Weihnachtsgeschäft startet
Auch Meike Scholl hat nur noch wenig Verständnis für die erneute Schließung ihres Kosmetikstudios Beauty Lounge in Erndtebrück. „Beim ersten Mal war ich noch sehr verständnisvoll. Aber jetzt fehlt auch mir langsam das Verständnis für die Maßnahme.“ Sie selbst wusste bis Mittwochmorgen nicht einmal, dass ihr Bereich mit von einer möglichen Schließung betroffen ist. „Ich habe mein Kind in den Kindergarten gebracht und habe dann auf dem Rückweg erfahren, dass auch wir betroffen sind. Ich bin erst einmal in eine Schockstarre gefallen“, sagt sie.

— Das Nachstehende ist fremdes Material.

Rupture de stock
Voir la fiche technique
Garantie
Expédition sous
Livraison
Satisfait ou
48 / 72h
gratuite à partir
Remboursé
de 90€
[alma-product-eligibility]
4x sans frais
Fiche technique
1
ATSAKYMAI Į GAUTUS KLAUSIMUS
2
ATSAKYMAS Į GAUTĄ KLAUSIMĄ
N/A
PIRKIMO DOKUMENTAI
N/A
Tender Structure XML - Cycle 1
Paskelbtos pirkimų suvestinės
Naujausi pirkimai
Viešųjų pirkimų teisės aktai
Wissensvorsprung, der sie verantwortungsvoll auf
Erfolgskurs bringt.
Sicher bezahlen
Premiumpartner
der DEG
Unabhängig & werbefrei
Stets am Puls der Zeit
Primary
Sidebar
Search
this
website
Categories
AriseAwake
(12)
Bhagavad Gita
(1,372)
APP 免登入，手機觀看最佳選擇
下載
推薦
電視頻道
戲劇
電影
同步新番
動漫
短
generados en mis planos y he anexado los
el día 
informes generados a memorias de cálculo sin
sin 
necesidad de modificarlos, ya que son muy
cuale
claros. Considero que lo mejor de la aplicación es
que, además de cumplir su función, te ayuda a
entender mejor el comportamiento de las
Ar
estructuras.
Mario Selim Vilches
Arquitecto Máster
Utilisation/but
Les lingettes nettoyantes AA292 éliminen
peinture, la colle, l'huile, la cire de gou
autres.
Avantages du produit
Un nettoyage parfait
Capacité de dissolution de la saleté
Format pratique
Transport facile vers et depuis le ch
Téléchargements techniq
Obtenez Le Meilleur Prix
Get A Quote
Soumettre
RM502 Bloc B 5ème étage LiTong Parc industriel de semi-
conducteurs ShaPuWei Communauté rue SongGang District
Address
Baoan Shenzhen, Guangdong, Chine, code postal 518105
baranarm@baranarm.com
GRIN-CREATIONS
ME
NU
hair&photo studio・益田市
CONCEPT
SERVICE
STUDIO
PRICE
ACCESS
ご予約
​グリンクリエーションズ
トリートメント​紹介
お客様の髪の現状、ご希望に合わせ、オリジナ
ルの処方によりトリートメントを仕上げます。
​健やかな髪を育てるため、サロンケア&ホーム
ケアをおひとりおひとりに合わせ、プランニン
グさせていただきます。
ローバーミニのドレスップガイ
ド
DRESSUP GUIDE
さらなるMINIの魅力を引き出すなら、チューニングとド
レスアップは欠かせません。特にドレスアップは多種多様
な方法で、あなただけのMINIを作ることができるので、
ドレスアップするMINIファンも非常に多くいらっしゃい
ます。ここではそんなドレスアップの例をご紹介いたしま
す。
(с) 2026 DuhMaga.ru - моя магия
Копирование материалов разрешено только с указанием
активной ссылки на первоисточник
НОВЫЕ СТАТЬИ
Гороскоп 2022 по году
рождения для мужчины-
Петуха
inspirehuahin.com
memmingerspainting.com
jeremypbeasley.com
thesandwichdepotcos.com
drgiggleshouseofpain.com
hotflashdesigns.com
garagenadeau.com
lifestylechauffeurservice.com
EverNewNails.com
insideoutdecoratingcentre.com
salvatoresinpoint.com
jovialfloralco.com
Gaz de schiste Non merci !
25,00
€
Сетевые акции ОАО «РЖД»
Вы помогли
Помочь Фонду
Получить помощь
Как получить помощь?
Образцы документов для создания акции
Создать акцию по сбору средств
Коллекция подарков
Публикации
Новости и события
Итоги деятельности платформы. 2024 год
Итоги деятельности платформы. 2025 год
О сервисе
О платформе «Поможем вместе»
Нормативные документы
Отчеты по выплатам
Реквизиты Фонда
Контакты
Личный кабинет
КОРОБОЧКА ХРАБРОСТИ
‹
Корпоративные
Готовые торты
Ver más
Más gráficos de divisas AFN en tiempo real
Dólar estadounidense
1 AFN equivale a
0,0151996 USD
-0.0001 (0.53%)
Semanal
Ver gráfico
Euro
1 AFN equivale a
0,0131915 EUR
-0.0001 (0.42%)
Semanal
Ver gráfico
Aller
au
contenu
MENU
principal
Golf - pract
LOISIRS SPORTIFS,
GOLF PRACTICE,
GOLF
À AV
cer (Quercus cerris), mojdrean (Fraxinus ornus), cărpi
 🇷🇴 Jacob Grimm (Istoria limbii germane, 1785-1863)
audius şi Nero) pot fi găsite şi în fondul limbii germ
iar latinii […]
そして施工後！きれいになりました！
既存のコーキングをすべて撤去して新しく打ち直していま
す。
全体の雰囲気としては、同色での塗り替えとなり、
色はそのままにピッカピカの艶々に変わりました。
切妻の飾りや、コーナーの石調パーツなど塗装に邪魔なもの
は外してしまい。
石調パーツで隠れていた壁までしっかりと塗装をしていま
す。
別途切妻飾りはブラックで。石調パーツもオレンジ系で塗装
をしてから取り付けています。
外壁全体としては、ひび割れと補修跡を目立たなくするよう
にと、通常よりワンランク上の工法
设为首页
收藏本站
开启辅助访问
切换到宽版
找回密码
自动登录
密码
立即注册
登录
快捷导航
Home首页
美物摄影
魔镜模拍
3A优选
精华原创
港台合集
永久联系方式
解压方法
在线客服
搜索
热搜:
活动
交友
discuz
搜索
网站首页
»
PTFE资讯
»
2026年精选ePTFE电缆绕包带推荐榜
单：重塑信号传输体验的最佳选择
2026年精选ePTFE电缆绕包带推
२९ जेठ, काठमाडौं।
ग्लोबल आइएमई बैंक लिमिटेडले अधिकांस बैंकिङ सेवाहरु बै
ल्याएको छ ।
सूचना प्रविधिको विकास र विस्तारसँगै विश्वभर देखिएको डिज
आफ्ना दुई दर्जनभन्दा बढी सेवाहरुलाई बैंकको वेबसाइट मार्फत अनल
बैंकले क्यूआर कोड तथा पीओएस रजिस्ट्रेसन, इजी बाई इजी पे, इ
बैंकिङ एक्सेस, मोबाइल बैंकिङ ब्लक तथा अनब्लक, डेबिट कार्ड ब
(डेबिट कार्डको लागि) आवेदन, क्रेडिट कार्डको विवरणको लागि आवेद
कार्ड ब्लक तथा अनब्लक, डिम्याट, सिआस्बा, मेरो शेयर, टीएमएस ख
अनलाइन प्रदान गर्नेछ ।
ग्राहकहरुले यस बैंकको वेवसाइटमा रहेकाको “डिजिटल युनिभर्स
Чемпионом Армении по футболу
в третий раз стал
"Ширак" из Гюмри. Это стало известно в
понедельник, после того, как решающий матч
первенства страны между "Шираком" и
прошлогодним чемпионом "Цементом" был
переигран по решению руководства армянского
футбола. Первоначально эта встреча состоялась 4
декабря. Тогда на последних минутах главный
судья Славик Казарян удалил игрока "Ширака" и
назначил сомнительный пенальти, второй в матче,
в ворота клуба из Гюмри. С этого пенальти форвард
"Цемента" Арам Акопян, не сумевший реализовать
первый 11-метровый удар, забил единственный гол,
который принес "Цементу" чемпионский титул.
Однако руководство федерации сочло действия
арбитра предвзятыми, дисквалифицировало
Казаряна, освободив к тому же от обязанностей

Nun bleiben nur noch wenige Tage zum Arbeiten und, um den Kunden Bescheid zu geben. „Viele haben schon gefragt, was nun mit ihrem Termin ist.“ Und noch etwas beschäftigt die junge Kosmetikerin: „Jetzt beginnt auch eigentlich unser Weihnachtsgeschäft. Zudem kommen demnächst viele Lieferung.“ SWirklich verstehen kann auch sie die neue Maßnahme nicht. „Wir haben einen sehr hohen Hygienestandard und behandeln immer nur einen Kunden.“ Nun hofft sie, dass die Maßnahmen nicht allzulange dauern und sie schon bald wieder ihre Kunden behandeln kann.